Abel B. Palmer was born in 1840 in New York.
He was 21 years old and residing in Lamont, Ottawa County when he enlisted, probably for ninety days (following President Lincoln’s first call for 75,000 90-day volunteers), subsequently reenlisting as a three-year volunteer in Company B (perhaps on May 13, 1861 when the regiment was mustered into state service) before the Regiment was mustered into federal service on June 10, 1861. (He may have been related to John Palmer, also from Ottawa County and who also enlisted in Company B.)

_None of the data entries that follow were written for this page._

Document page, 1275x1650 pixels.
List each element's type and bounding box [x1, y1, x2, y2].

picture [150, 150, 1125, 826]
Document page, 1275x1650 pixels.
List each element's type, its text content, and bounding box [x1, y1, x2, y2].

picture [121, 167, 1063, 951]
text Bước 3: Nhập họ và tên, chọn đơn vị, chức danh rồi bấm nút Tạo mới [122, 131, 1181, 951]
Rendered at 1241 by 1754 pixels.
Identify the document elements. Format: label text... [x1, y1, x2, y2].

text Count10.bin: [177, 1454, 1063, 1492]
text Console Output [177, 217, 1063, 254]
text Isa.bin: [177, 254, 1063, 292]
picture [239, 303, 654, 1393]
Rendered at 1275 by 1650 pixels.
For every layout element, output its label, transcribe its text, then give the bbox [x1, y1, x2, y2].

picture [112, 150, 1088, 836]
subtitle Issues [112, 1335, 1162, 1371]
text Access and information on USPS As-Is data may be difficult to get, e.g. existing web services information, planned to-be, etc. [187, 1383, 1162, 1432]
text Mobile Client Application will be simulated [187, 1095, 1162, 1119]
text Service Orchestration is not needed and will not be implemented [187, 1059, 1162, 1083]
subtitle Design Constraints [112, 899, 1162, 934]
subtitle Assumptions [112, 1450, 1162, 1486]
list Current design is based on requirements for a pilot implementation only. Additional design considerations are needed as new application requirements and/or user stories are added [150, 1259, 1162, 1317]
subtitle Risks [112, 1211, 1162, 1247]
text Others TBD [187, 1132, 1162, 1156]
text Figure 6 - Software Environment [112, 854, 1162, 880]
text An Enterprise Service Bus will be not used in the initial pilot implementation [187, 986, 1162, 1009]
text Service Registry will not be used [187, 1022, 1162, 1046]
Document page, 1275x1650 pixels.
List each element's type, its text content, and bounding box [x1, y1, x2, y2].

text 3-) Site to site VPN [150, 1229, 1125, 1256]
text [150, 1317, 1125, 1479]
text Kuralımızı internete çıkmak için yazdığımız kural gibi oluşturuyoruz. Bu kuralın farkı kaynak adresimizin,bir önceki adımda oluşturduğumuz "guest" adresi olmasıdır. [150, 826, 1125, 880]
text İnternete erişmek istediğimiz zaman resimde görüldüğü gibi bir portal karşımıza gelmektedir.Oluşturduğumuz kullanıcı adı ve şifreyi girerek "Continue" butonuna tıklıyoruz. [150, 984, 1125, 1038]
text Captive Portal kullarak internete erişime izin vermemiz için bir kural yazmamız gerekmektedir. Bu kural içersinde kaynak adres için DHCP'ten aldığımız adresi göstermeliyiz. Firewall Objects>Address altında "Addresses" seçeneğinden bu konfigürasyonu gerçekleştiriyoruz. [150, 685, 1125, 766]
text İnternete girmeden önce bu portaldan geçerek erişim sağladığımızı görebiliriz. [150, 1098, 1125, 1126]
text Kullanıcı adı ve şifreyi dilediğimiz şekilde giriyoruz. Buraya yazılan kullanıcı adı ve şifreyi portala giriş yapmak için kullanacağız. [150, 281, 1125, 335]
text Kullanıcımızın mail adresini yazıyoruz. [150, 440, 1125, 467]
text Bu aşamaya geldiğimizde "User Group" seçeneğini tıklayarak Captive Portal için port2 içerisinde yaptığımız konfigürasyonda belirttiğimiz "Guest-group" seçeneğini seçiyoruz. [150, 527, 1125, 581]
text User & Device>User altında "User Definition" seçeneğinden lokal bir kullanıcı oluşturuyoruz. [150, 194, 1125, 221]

According to Reuben Randall, who was also from Ottawa County and who also served in Company B, Abel (or “Abe”) was taken sick sometime in mid-July and was confined to the regimental hospital while the regiment was advancing towards Bull Run.
Abel was reported as a teamster in October of 1862, and serving with the ambulance corps -- probably as a teamster -- in November. He was working at Division headquarters from December of 1862 through February of 1863, at Brigade headquarters in March, and serving with the Brigade ammunition train from April through July. He was a teamster at Division headquarters from September 26, 1863 through January 1864. He was still working as a teamster when Charles Starks, also formerly of Company B and also driving an ammunition wagon, wrote home to his cousin in Ottawa County (presumably Reuben Randall formerly of Company B and also form Ottawa County) that “Abe is driving here in the same train that I am in. He is all right. Abe and I have some pretty good times [even] if we are in the army.
Abel continued to work as a teamster in the Brigade train from February through April, and was with the ammunition train in May. He was mustered out on June 20, 1864, at Detroit. He claimed in later years that he had been wounded twice in battle and shot once in the foot.
After he was discharged from the army Abel eventually returned to Michigan settling in Muskegon, Muskegon County where resided for many years.
He married Pennsylvania native Martha Rowe (b. 1845) on February 5, 1865, and they had at least two children: Florence B. (b. in May of 1870, probably Mrs. James O’Hara) and Milo J. (b. 1875).
By 1870 Abel was working as a farmer and living with his wife and infant daughter in Harwood, Norton Township, Muskegon County. (Next door lived Gustave Arndt who had also served in the Old Third.) By 1880 Abel was working as the “night watch” and living in Muskegon’s First Ward, Muskegon County with hs wife and children. Abel was living in Muskegon in 1888, in the Third Ward in 1890 and 1894 at 22 Amity Street, and worked at a variety of trades including carpenter, boom hand and policeman.
It is possible that he was a member of the Old Third Michigan Infantry Association.
In 1887 (?) he applied for and received a pension (no. 889538).
In the spring of 1895 he moved to St. Joseph, Berrien County to live with his daughter Mrs. James O’Hara and her husband.
Abel died of “heart trouble” on Saturday March 6, 1896, in St. Joseph. The funeral was held on Sunday afternoon and he was buried in St. Joseph. In 1896 his widow applied for and received a pension (no. 431993).